___ Records shown ___

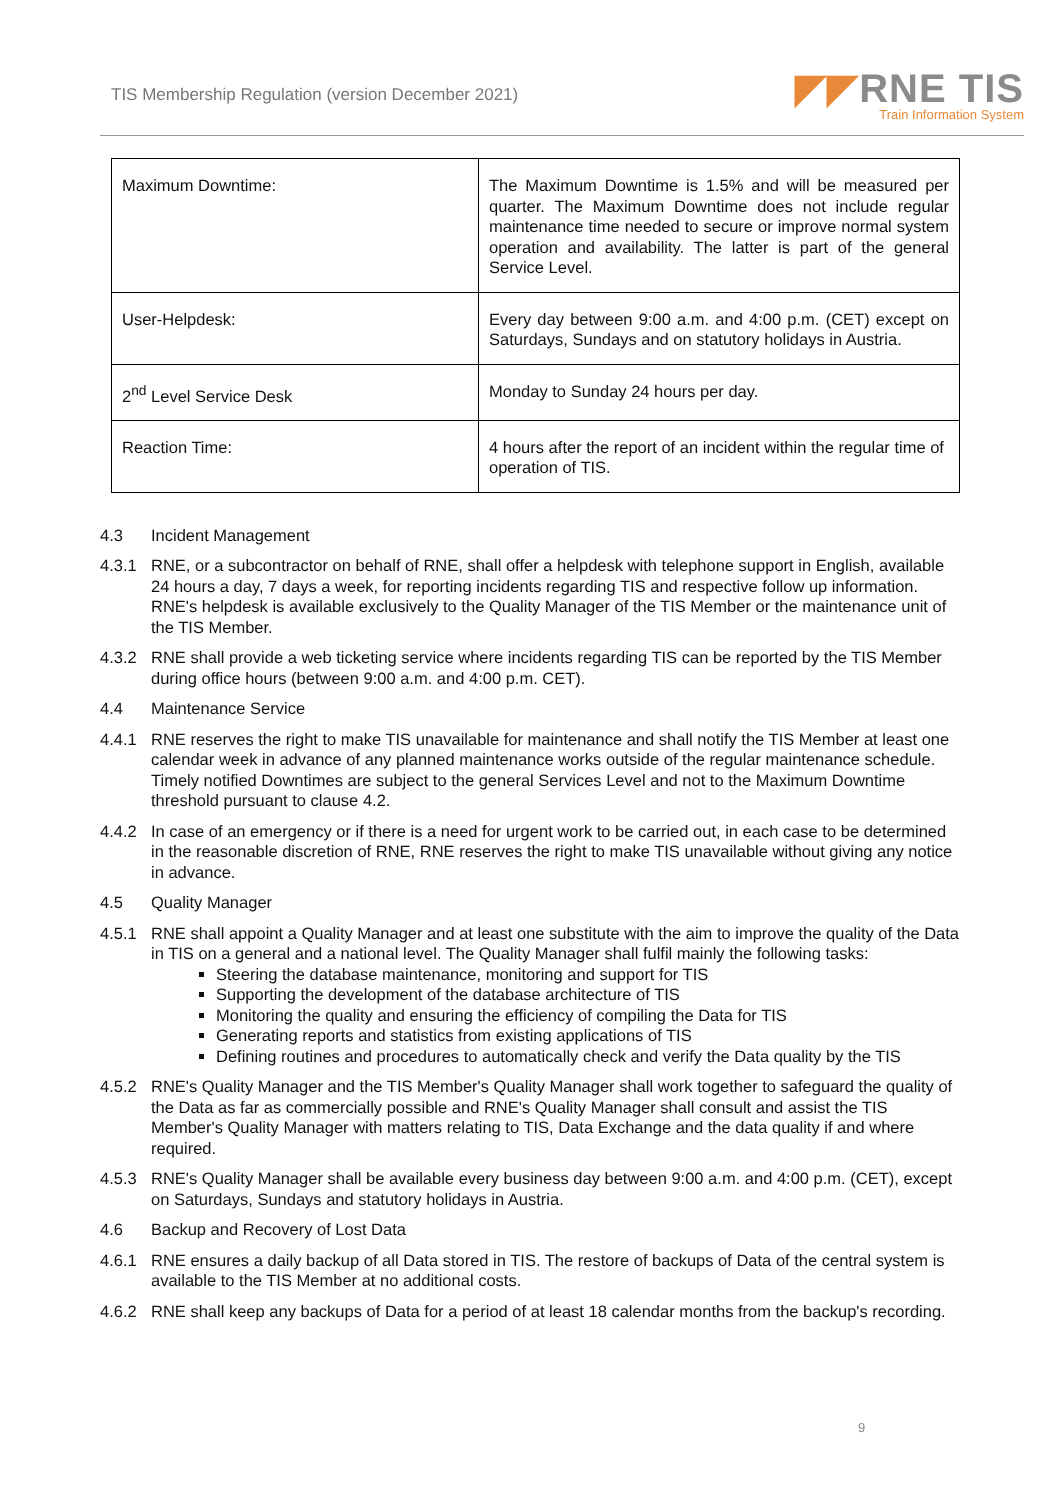TIS Membership Regulation (version December 2021)
◤◤RNE TIS
Train Information System
| Maximum Downtime: | The Maximum Downtime is 1.5% and will be measured per quarter. The Maximum Downtime does not include regular maintenance time needed to secure or improve normal system operation and availability. The latter is part of the general Service Level. |
| User-Helpdesk: | Every day between 9:00 a.m. and 4:00 p.m. (CET) except on Saturdays, Sundays and on statutory holidays in Austria. |
| 2<sup>nd</sup> Level Service Desk | Monday to Sunday 24 hours per day. |
| Reaction Time: | 4 hours after the report of an incident within the regular time of operation of TIS. |
4.3 Incident Management
4.3.1 RNE, or a subcontractor on behalf of RNE, shall offer a helpdesk with telephone support in English, available 24 hours a day, 7 days a week, for reporting incidents regarding TIS and respective follow up information. RNE's helpdesk is available exclusively to the Quality Manager of the TIS Member or the maintenance unit of the TIS Member.
4.3.2 RNE shall provide a web ticketing service where incidents regarding TIS can be reported by the TIS Member during office hours (between 9:00 a.m. and 4:00 p.m. CET).
4.4 Maintenance Service
4.4.1 RNE reserves the right to make TIS unavailable for maintenance and shall notify the TIS Member at least one calendar week in advance of any planned maintenance works outside of the regular maintenance schedule. Timely notified Downtimes are subject to the general Services Level and not to the Maximum Downtime threshold pursuant to clause 4.2.
4.4.2 In case of an emergency or if there is a need for urgent work to be carried out, in each case to be determined in the reasonable discretion of RNE, RNE reserves the right to make TIS unavailable without giving any notice in advance.
4.5 Quality Manager
4.5.1 RNE shall appoint a Quality Manager and at least one substitute with the aim to improve the quality of the Data in TIS on a general and a national level. The Quality Manager shall fulfil mainly the following tasks:
Steering the database maintenance, monitoring and support for TIS
Supporting the development of the database architecture of TIS
Monitoring the quality and ensuring the efficiency of compiling the Data for TIS
Generating reports and statistics from existing applications of TIS
Defining routines and procedures to automatically check and verify the Data quality by the TIS
4.5.2 RNE's Quality Manager and the TIS Member's Quality Manager shall work together to safeguard the quality of the Data as far as commercially possible and RNE's Quality Manager shall consult and assist the TIS Member's Quality Manager with matters relating to TIS, Data Exchange and the data quality if and where required.
4.5.3 RNE's Quality Manager shall be available every business day between 9:00 a.m. and 4:00 p.m. (CET), except on Saturdays, Sundays and statutory holidays in Austria.
4.6 Backup and Recovery of Lost Data
4.6.1 RNE ensures a daily backup of all Data stored in TIS. The restore of backups of Data of the central system is available to the TIS Member at no additional costs.
4.6.2 RNE shall keep any backups of Data for a period of at least 18 calendar months from the backup's recording.
9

___

■ **Task description**
Out of the listing above, reproduce exactly the lines from the one with "Supporting the development" up to and including the one with "Generating reports and".

■ **Your response**
Supporting the development of the database architecture of TIS
Monitoring the quality and ensuring the efficiency of compiling the Data for TIS
Generating reports and statistics from existing applications of TIS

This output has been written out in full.